Disguised as something?

$(n!)^{\frac{1}{n}} = (n(n-1)(n-2)...1)^{\frac{1}{n}} \le \left(n^n\right)^{\frac{1}{n}} = n$ $\implies \dfrac{n+1}{(n!)^{\frac{1}{n}}} \ge \dfrac{n+1}{n} \space$ and minimum happens when $(n!)^{\frac{1}{n}} = n \implies n = 1\space$ and $\dfrac{n+1}{(n!)^{\frac{1}{n}}} = \dfrac{1+1}{(1!)^1} = 2 \implies 2^2 = \boxed{4}$ .

Sum of first $n$ positive integers is $\dfrac{n(n+1)}{2}$ .

By AM-GM inequality ,

$\dfrac{1 + 2+ 3 \cdots + (n-1) + n}{n} \geq (1\cdot 2\cdot 3\cdot \cdots (n-1) \cdot n )^{\frac{1}{n}}$

$\implies \dfrac{n(n+1)}{2n} \geq (n!)^{\frac{1}{n}}$

$\implies \dfrac{(n+1)}{2} \geq (n!)^{\frac{1}{n}}$

$\implies \dfrac{(n+1)}{(n!)^{\frac{1}{n}}} \geq 2$

$\implies$ minimum value of $\dfrac{(n+1)}{(n!)^{\frac{1}{n}}}$ is $2$ , hence our answer is $\boxed{4}$ .
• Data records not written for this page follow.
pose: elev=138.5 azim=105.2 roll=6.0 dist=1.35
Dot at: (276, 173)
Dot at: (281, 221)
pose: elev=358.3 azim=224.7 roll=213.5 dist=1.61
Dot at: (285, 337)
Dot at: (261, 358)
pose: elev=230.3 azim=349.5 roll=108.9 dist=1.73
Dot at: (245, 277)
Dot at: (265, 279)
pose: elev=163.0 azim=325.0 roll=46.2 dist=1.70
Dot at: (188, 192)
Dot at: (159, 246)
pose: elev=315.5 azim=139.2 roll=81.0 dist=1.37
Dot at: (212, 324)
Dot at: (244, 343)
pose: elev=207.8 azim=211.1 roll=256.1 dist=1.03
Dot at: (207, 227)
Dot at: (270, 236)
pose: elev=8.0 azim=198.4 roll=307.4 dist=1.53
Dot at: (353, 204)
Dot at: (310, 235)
Let $x$ be the or representative of the given expression.

Then $x^{n} = n+1(n+1)^{n-1}/n!$

The value of $(n+1)^{n-1}/n!$ will increase as with respect to $n$ therefore to get minimum x we have to put minimum value for n which is 1.

Harsh Shrivastava I know that you can provide a better solution. ;)

We can't have negative factorials here, that's for sure.

After, negative integers, comes $0$ .We could keep $n$ as $0$ , but then the power of $\frac{1}{0}$ would not work.

So we keep $n$ as $\boxed {1}$ and $\large \displaystyle \text {Bingo !}$

I bet everyone who solved this till 4/4/15 used this method hence nobody has written a solution till now.